== TO DO ==
Would you transcribe each entry precisely as it stands, setting aside any images?

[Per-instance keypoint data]
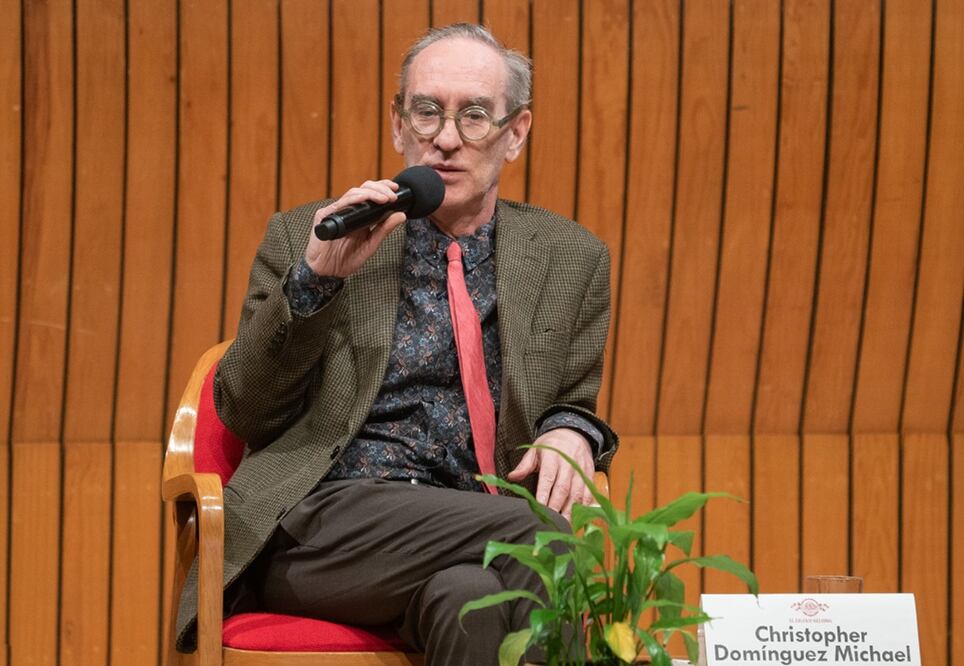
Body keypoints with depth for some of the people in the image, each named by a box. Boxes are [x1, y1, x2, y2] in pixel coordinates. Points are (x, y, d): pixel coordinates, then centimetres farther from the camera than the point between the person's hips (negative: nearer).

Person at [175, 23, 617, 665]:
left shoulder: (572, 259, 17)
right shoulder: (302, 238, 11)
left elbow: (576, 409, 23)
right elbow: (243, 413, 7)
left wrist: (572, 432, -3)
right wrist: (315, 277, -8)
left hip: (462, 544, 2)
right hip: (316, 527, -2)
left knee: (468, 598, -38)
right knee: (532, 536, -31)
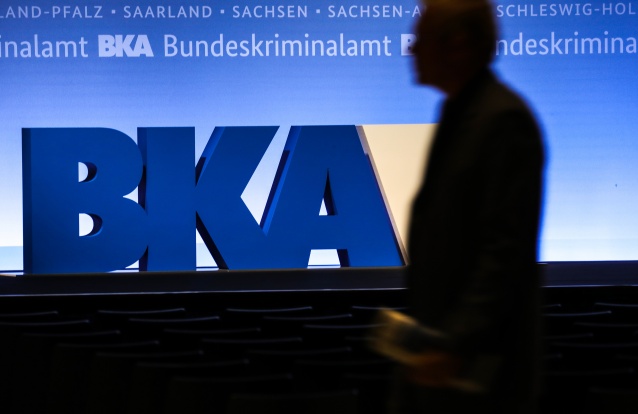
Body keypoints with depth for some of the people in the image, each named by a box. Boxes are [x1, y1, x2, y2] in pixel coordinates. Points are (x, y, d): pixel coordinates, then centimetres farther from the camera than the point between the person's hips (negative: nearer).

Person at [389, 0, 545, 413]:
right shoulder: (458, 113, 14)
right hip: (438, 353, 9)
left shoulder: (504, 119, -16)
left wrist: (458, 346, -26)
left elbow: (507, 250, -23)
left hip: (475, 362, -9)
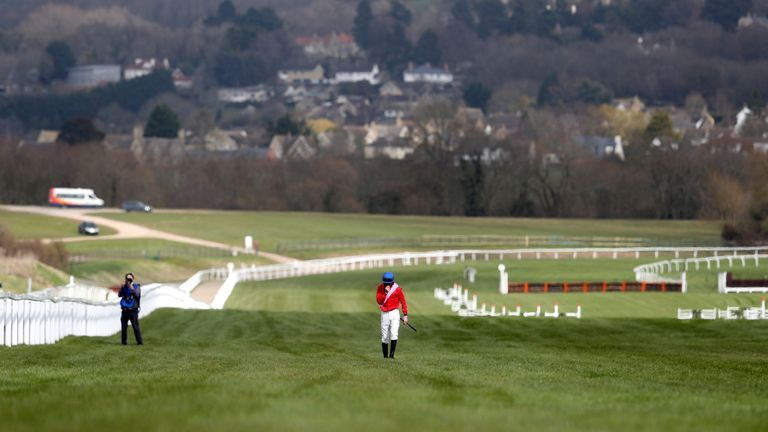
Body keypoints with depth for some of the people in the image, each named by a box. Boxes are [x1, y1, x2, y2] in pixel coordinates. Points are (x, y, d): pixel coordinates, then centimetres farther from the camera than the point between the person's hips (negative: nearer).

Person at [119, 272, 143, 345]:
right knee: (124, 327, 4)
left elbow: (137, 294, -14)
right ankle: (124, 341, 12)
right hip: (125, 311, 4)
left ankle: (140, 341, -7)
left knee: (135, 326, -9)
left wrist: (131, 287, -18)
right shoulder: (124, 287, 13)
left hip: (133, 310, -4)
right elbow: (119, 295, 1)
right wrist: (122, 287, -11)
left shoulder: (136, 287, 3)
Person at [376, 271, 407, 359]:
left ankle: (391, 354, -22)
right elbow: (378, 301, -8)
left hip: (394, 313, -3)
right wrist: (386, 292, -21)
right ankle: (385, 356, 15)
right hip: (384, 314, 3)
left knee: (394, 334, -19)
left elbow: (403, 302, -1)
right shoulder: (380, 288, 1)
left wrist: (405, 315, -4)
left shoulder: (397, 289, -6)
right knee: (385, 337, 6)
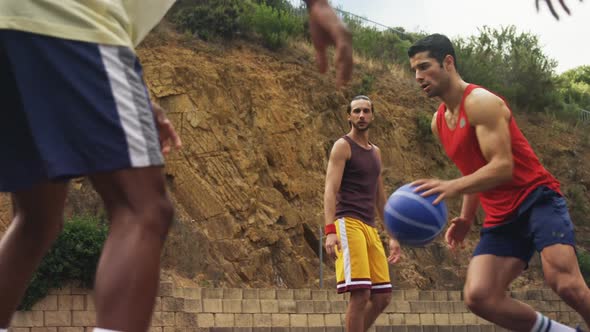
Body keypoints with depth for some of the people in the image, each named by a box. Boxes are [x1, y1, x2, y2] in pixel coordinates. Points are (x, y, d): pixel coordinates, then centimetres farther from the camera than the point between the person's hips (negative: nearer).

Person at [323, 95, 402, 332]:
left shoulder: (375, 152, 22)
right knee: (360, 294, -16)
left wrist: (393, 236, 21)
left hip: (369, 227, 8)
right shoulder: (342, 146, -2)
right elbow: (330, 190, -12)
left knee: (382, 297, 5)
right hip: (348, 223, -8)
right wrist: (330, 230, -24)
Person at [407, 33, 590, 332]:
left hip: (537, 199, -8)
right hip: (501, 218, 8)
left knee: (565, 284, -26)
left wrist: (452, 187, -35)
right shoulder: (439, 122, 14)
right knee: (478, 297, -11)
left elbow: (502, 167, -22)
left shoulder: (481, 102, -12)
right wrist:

== WORKED SOLUTION ==
Body keypoints with depth for some of the people in the image, each named by a box. Boxes are [x1, y1, x2, y2] in pixel coordinates. Points are (x, y, d): pixel coordinates, then centimetres farther from the camera than the point between the person's hips (negative: nearer).

Person at [175, 23, 617, 665]:
left shoulder: (572, 259, 17)
right shoulder: (302, 238, 11)
left elbow: (576, 409, 23)
right elbow: (243, 413, 7)
left wrist: (572, 432, -3)
right wrist: (315, 277, -8)
left hip: (462, 544, 2)
right hip: (316, 527, -2)
left knee: (468, 598, -38)
right knee: (532, 536, -31)
Body keypoints with depth for some of the people in the image, each named by a box. Boxes are [x1, y1, x2, y2] in pixel coordinates. Points are (x, y, d): pixel coordinates, then centimetres farther from the camera than the point between the person's hips (negative: nearer).

Person at [389, 0, 545, 413]:
right shoulder: (458, 113, 14)
right hip: (438, 353, 9)
left shoulder: (504, 119, -16)
left wrist: (458, 346, -26)
left elbow: (507, 250, -23)
left hip: (475, 362, -9)
Body keypoints with depth for some of the people in the image, each named by a box. Boxes are [x1, y1, x2, y2] in pixel coordinates. Points are (x, y, d): pixel coordinates, then centimetres farther from the camera than the point between the person's hips (negative: nearer).

Person at [119, 272, 143, 345]:
right knee: (124, 327, 4)
left elbow: (137, 294, -14)
right ankle: (124, 341, 12)
right hip: (125, 311, 4)
left ankle: (140, 341, -7)
left knee: (135, 326, -9)
left wrist: (131, 287, -18)
right shoulder: (124, 287, 13)
left hip: (133, 310, -4)
right elbow: (119, 295, 1)
right wrist: (122, 287, -11)
left shoulder: (136, 287, 3)
Person at [376, 271, 407, 359]:
left ankle: (391, 354, -22)
right elbow: (378, 301, -8)
left hip: (394, 313, -3)
right wrist: (386, 292, -21)
right ankle: (385, 356, 15)
right hip: (384, 314, 3)
left knee: (394, 334, -19)
left elbow: (403, 302, -1)
right shoulder: (380, 288, 1)
left wrist: (405, 315, -4)
left shoulder: (397, 289, -6)
right knee: (385, 337, 6)
Body keypoints with depth for some of the people in the image, each named by a box. Boxes are [x1, y1, x2, y2] in pixel coordinates. Points are (x, y, d): pixel coordinates, then centimetres farther from the camera than the point between the person's hips (negative: nearer).

Person at [323, 95, 402, 332]:
left shoulder: (375, 152, 22)
right knee: (360, 294, -16)
left wrist: (393, 236, 21)
left hip: (369, 227, 8)
right shoulder: (342, 146, -2)
right elbow: (330, 190, -12)
left knee: (382, 297, 5)
right hip: (348, 223, -8)
right wrist: (330, 230, -24)
Person at [407, 33, 590, 332]:
left hip: (537, 199, -8)
right hip: (501, 218, 8)
left knee: (565, 284, -26)
left wrist: (452, 187, -35)
right shoulder: (439, 122, 14)
right knee: (478, 297, -11)
left elbow: (502, 167, -22)
left shoulder: (481, 102, -12)
right wrist:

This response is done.